* Prompt
Every line below that has the string "regional" adds one to the count. Give that count by itself.
Content starts
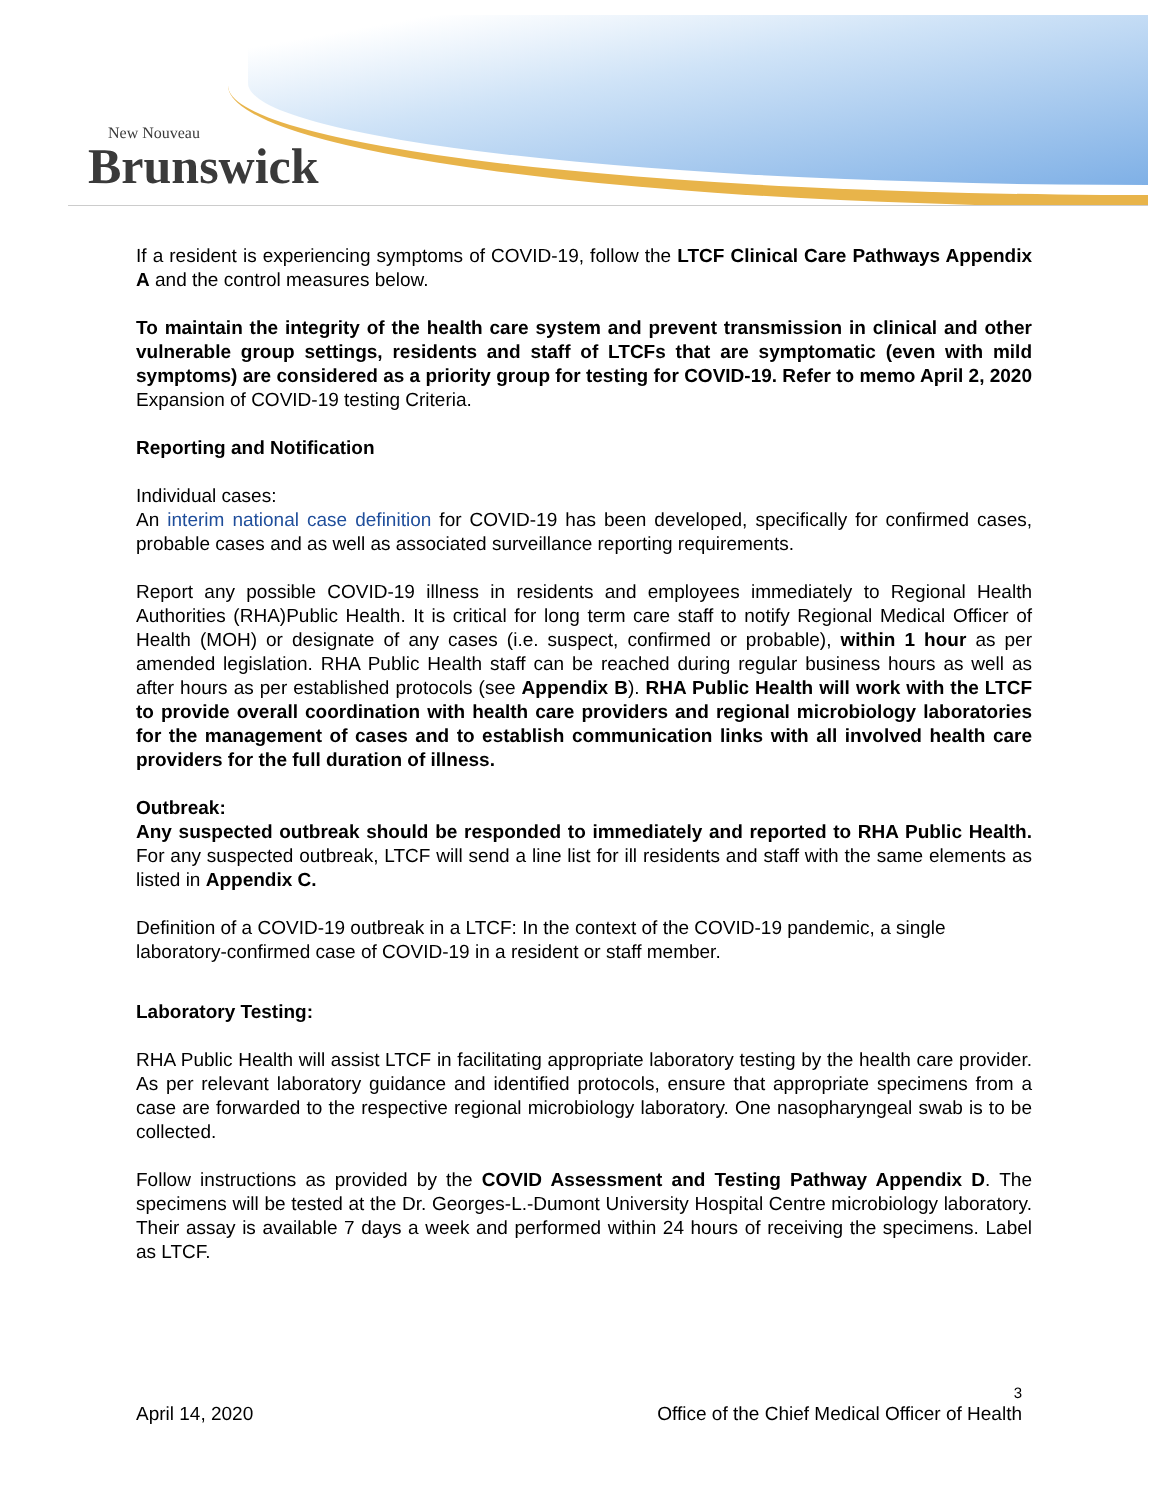New Nouveau
Brunswick
If a resident is experiencing symptoms of COVID-19, follow the LTCF Clinical Care Pathways Appendix A and the control measures below.
To maintain the integrity of the health care system and prevent transmission in clinical and other vulnerable group settings, residents and staff of LTCFs that are symptomatic (even with mild symptoms) are considered as a priority group for testing for COVID-19. Refer to memo April 2, 2020 Expansion of COVID-19 testing Criteria.
Reporting and Notification
Individual cases:
An interim national case definition for COVID-19 has been developed, specifically for confirmed cases, probable cases and as well as associated surveillance reporting requirements.
Report any possible COVID-19 illness in residents and employees immediately to Regional Health Authorities (RHA)Public Health. It is critical for long term care staff to notify Regional Medical Officer of Health (MOH) or designate of any cases (i.e. suspect, confirmed or probable), within 1 hour as per amended legislation. RHA Public Health staff can be reached during regular business hours as well as after hours as per established protocols (see Appendix B). RHA Public Health will work with the LTCF to provide overall coordination with health care providers and regional microbiology laboratories for the management of cases and to establish communication links with all involved health care providers for the full duration of illness.
Outbreak:
Any suspected outbreak should be responded to immediately and reported to RHA Public Health. For any suspected outbreak, LTCF will send a line list for ill residents and staff with the same elements as listed in Appendix C.
Definition of a COVID-19 outbreak in a LTCF: In the context of the COVID-19 pandemic, a single laboratory-confirmed case of COVID-19 in a resident or staff member.
Laboratory Testing:
RHA Public Health will assist LTCF in facilitating appropriate laboratory testing by the health care provider. As per relevant laboratory guidance and identified protocols, ensure that appropriate specimens from a case are forwarded to the respective regional microbiology laboratory. One nasopharyngeal swab is to be collected.
Follow instructions as provided by the COVID Assessment and Testing Pathway Appendix D. The specimens will be tested at the Dr. Georges-L.-Dumont University Hospital Centre microbiology laboratory. Their assay is available 7 days a week and performed within 24 hours of receiving the specimens. Label as LTCF.
3
April 14, 2020 Office of the Chief Medical Officer of Health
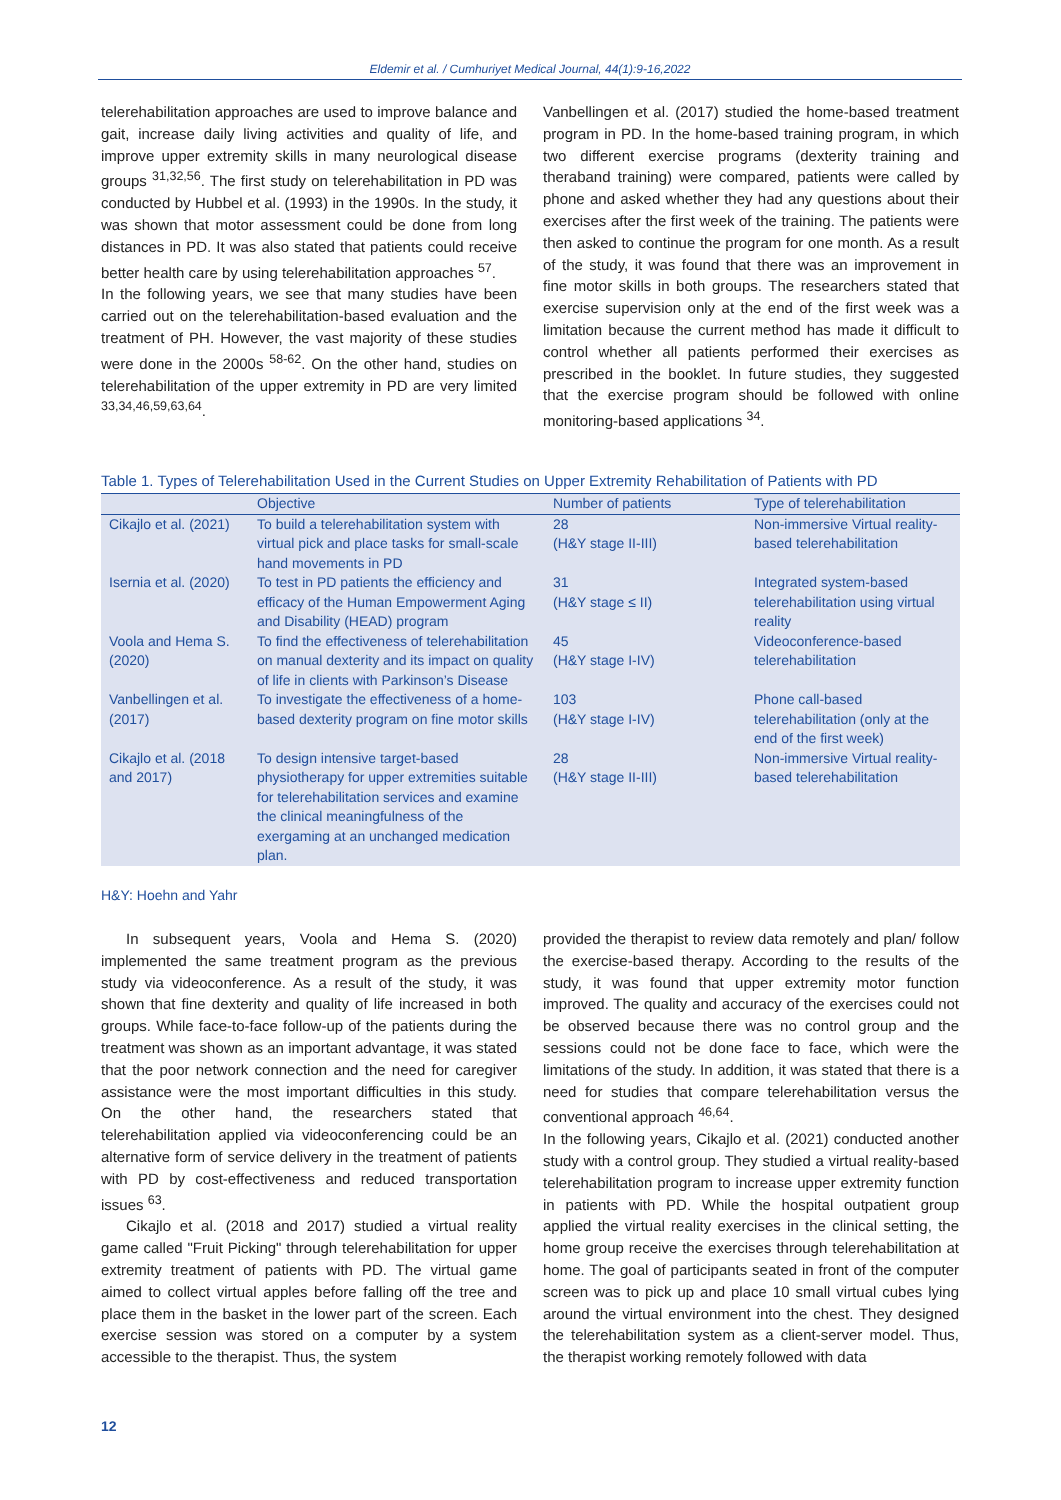Eldemir et al. / Cumhuriyet Medical Journal, 44(1):9-16,2022
telerehabilitation approaches are used to improve balance and gait, increase daily living activities and quality of life, and improve upper extremity skills in many neurological disease groups <sup>31,32,56</sup>. The first study on telerehabilitation in PD was conducted by Hubbel et al. (1993) in the 1990s. In the study, it was shown that motor assessment could be done from long distances in PD. It was also stated that patients could receive better health care by using telerehabilitation approaches <sup>57</sup>.
In the following years, we see that many studies have been carried out on the telerehabilitation-based evaluation and the treatment of PH. However, the vast majority of these studies were done in the 2000s <sup>58-62</sup>. On the other hand, studies on telerehabilitation of the upper extremity in PD are very limited <sup>33,34,46,59,63,64</sup>.
Vanbellingen et al. (2017) studied the home-based treatment program in PD. In the home-based training program, in which two different exercise programs (dexterity training and theraband training) were compared, patients were called by phone and asked whether they had any questions about their exercises after the first week of the training. The patients were then asked to continue the program for one month. As a result of the study, it was found that there was an improvement in fine motor skills in both groups. The researchers stated that exercise supervision only at the end of the first week was a limitation because the current method has made it difficult to control whether all patients performed their exercises as prescribed in the booklet. In future studies, they suggested that the exercise program should be followed with online monitoring-based applications <sup>34</sup>.
Table 1. Types of Telerehabilitation Used in the Current Studies on Upper Extremity Rehabilitation of Patients with PD
| | Objective | Number of patients | Type of telerehabilitation |
| --- | --- | --- | --- |
| Cikajlo et al. (2021) | To build a telerehabilitation system with virtual pick and place tasks for small-scale hand movements in PD | 28 (H&Y stage II-III) | Non-immersive Virtual reality-based telerehabilitation |
| Isernia et al. (2020) | To test in PD patients the efficiency and efficacy of the Human Empowerment Aging and Disability (HEAD) program | 31 (H&Y stage ≤ II) | Integrated system-based telerehabilitation using virtual reality |
| Voola and Hema S. (2020) | To find the effectiveness of telerehabilitation on manual dexterity and its impact on quality of life in clients with Parkinson’s Disease | 45 (H&Y stage I-IV) | Videoconference-based telerehabilitation |
| Vanbellingen et al. (2017) | To investigate the effectiveness of a home-based dexterity program on fine motor skills | 103 (H&Y stage I-IV) | Phone call-based telerehabilitation (only at the end of the first week) |
| Cikajlo et al. (2018 and 2017) | To design intensive target-based physiotherapy for upper extremities suitable for telerehabilitation services and examine the clinical meaningfulness of the exergaming at an unchanged medication plan. | 28 (H&Y stage II-III) | Non-immersive Virtual reality-based telerehabilitation |
H&Y: Hoehn and Yahr
In subsequent years, Voola and Hema S. (2020) implemented the same treatment program as the previous study via videoconference. As a result of the study, it was shown that fine dexterity and quality of life increased in both groups. While face-to-face follow-up of the patients during the treatment was shown as an important advantage, it was stated that the poor network connection and the need for caregiver assistance were the most important difficulties in this study. On the other hand, the researchers stated that telerehabilitation applied via videoconferencing could be an alternative form of service delivery in the treatment of patients with PD by cost-effectiveness and reduced transportation issues <sup>63</sup>.
Cikajlo et al. (2018 and 2017) studied a virtual reality game called "Fruit Picking" through telerehabilitation for upper extremity treatment of patients with PD. The virtual game aimed to collect virtual apples before falling off the tree and place them in the basket in the lower part of the screen. Each exercise session was stored on a computer by a system accessible to the therapist. Thus, the system
provided the therapist to review data remotely and plan/ follow the exercise-based therapy. According to the results of the study, it was found that upper extremity motor function improved. The quality and accuracy of the exercises could not be observed because there was no control group and the sessions could not be done face to face, which were the limitations of the study. In addition, it was stated that there is a need for studies that compare telerehabilitation versus the conventional approach <sup>46,64</sup>.
In the following years, Cikajlo et al. (2021) conducted another study with a control group. They studied a virtual reality-based telerehabilitation program to increase upper extremity function in patients with PD. While the hospital outpatient group applied the virtual reality exercises in the clinical setting, the home group receive the exercises through telerehabilitation at home. The goal of participants seated in front of the computer screen was to pick up and place 10 small virtual cubes lying around the virtual environment into the chest. They designed the telerehabilitation system as a client-server model. Thus, the therapist working remotely followed with data
12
Content ends
* Solution to this task
2